The one page where I find myself now.

And so, I want to encourage you.

See that the Author of All, is.

And if I, so low in the Order, yet so raised by Them, get attached to what I spend myself on, how much more do They Who are our Origin and Source?

How much more do you imagine, do They get attached, and love, what has come from Them?

See the Author of All – and be filled with ferocity.

To live responsible for your self.

To take up this burden we carry from here to there.

To live gratefully.

Knowing that knowledge and hard work is precious, but always in the Hand Of Them from whom we come.

Not exposed to Them, but in Their grace and kindness.

Filled with meaning as my little life unfolds through loss and gain and loss again.

Every loss, creating space, in my being and existence for new gain.

For becoming.

Every gain, creating new foundations, new depth and breadth and opportunity, to lose again and become a little more.

Never disconnected.

Always woven in, written into the Big Plot which is unfolding from eternity to eternity.

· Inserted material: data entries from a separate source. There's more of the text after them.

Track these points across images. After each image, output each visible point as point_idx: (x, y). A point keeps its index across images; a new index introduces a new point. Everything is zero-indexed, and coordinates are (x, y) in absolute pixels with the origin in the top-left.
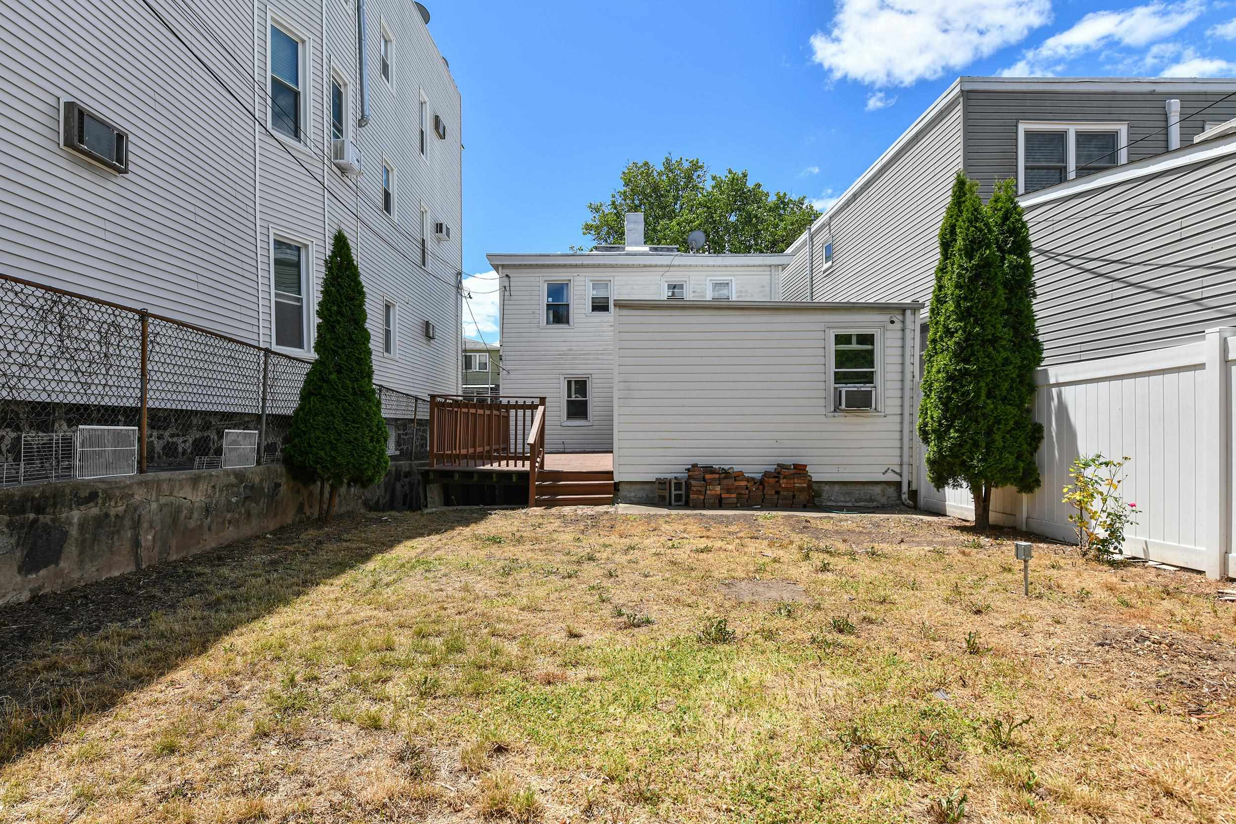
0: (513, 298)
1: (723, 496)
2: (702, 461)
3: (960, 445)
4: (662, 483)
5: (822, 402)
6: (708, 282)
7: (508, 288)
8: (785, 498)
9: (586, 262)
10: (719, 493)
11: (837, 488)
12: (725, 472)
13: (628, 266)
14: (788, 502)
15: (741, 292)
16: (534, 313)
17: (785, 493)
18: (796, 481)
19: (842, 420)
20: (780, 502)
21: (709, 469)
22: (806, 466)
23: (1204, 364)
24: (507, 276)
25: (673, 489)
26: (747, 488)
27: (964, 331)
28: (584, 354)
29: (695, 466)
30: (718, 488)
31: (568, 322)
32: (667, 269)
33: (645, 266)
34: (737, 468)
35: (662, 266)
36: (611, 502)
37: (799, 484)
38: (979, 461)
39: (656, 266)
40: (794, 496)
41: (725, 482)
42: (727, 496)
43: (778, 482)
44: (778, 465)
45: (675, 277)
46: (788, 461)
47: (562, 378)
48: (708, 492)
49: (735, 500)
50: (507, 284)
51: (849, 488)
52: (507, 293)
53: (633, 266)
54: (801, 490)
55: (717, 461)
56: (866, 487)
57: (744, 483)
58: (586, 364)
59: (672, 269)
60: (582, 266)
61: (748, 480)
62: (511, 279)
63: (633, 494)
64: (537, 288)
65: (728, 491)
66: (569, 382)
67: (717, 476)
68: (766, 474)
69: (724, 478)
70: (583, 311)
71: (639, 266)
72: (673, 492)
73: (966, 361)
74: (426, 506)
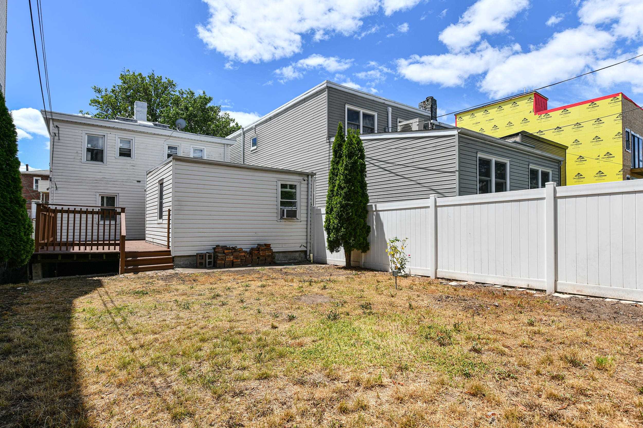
0: (61, 141)
1: (234, 261)
2: (221, 244)
4: (201, 256)
5: (275, 215)
6: (191, 148)
7: (57, 135)
8: (262, 260)
9: (116, 127)
10: (232, 259)
11: (281, 254)
12: (233, 248)
13: (144, 133)
14: (263, 262)
15: (209, 155)
16: (77, 153)
17: (262, 258)
18: (266, 252)
19: (284, 223)
20: (260, 262)
21: (225, 248)
22: (270, 245)
23: (429, 206)
24: (57, 126)
25: (207, 258)
26: (245, 256)
28: (113, 181)
29: (218, 246)
30: (232, 257)
31: (102, 160)
32: (169, 138)
33: (154, 134)
34: (239, 247)
35: (165, 136)
36: (172, 268)
37: (268, 253)
38: (353, 240)
39: (161, 135)
40: (266, 259)
41: (235, 254)
42: (236, 261)
43: (259, 253)
44: (258, 244)
45: (173, 143)
46: (262, 242)
47: (98, 195)
48: (227, 259)
49: (240, 263)
50: (57, 132)
51: (287, 254)
52: (57, 138)
53: (147, 133)
54: (269, 256)
55: (230, 244)
56: (293, 254)
57: (243, 254)
58: (115, 187)
59: (171, 138)
60: (113, 128)
61: (245, 252)
62: (60, 129)
63: (182, 263)
64: (81, 137)
65: (237, 258)
66: (102, 198)
67: (230, 251)
68: (252, 249)
69: (234, 252)
70: (114, 155)
71: (151, 134)
72: (207, 260)
73: (348, 200)
74: (31, 279)
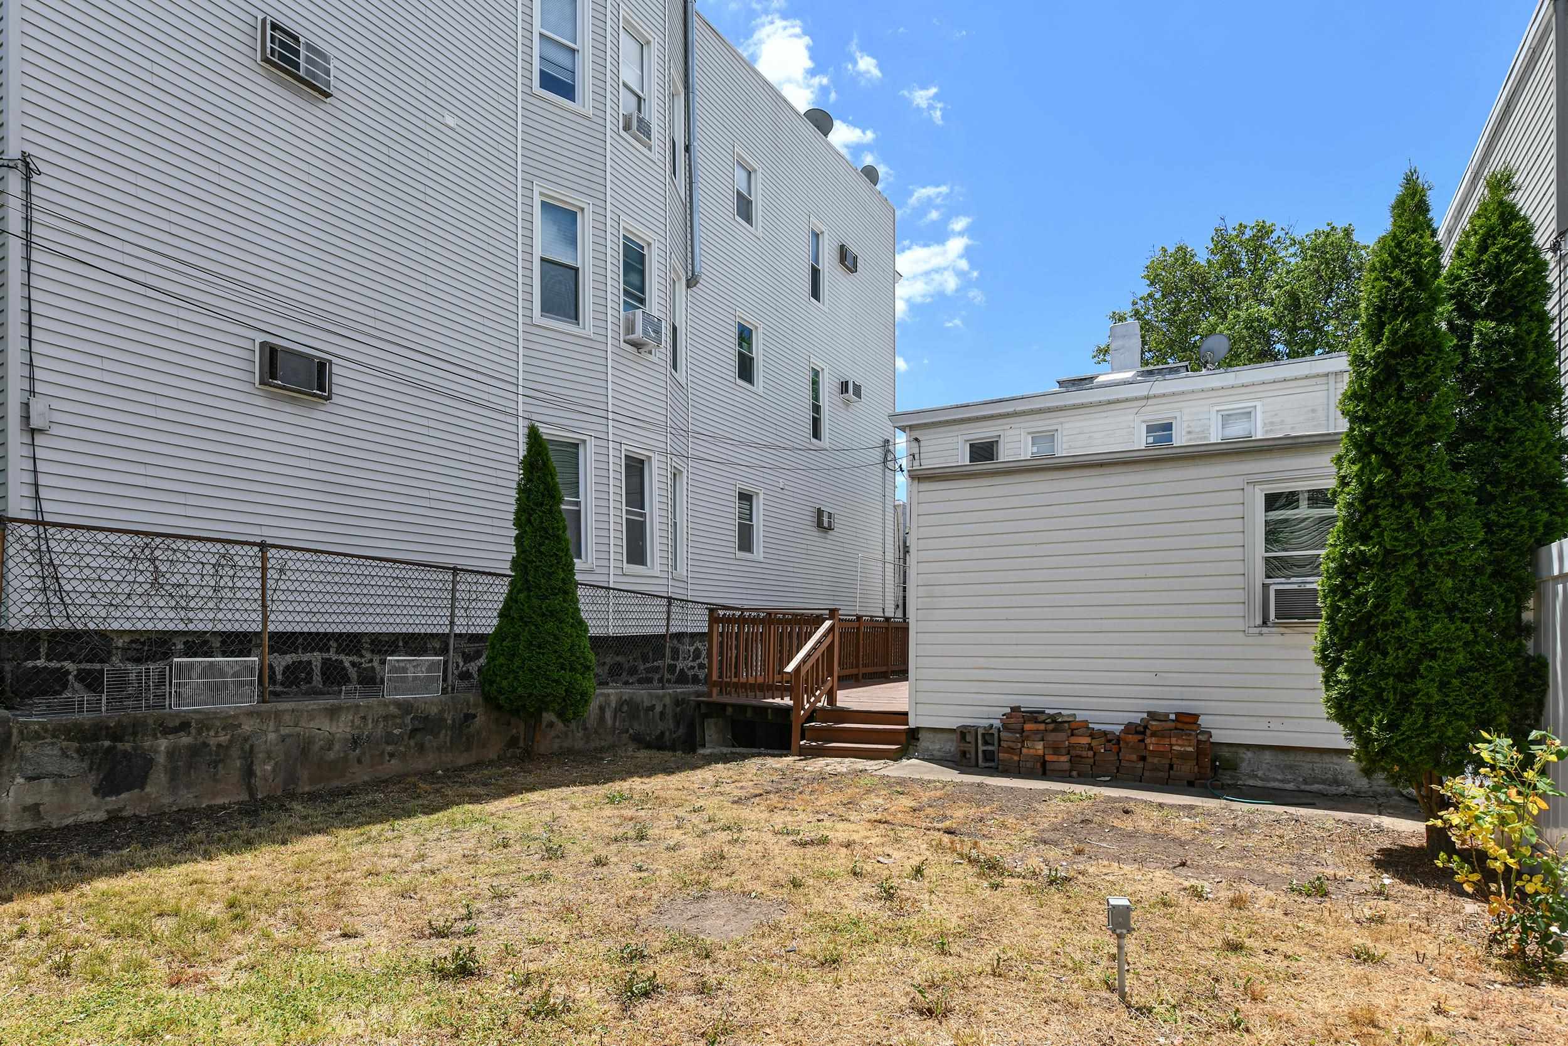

I follow the Swiss Family around their Island, after having spent time with the Invisible Man and the Time Traveller and those 6 intrepid Collonists who came away from a war between North and South, and I am inspired by their gratitude.

By their sense of Life.

Given.

And I think of those who took the time to pen these fantasies.

And I say thank you to them too.

For they have preserved something.

Something I desperately need in 2017.

A consideration.

A life-view.

Which is filled with hope.

And so I commute by bicycle, bus and subway.

And I teach, as best I can.

And cook dinner.

And play with my little girl.

And love my Zuko.

And embrace my oldest three as they emerge into adulthood.

And write, a little bit, as well.

Filled with gratitude.

And hopeful.

Aware of our Origin, with renewed conviction of the value of knowledge and hard work.

Resolute to let my life be a contribution.

As I receive my own Mysterious Island with all its beasts and storms and providential supplies.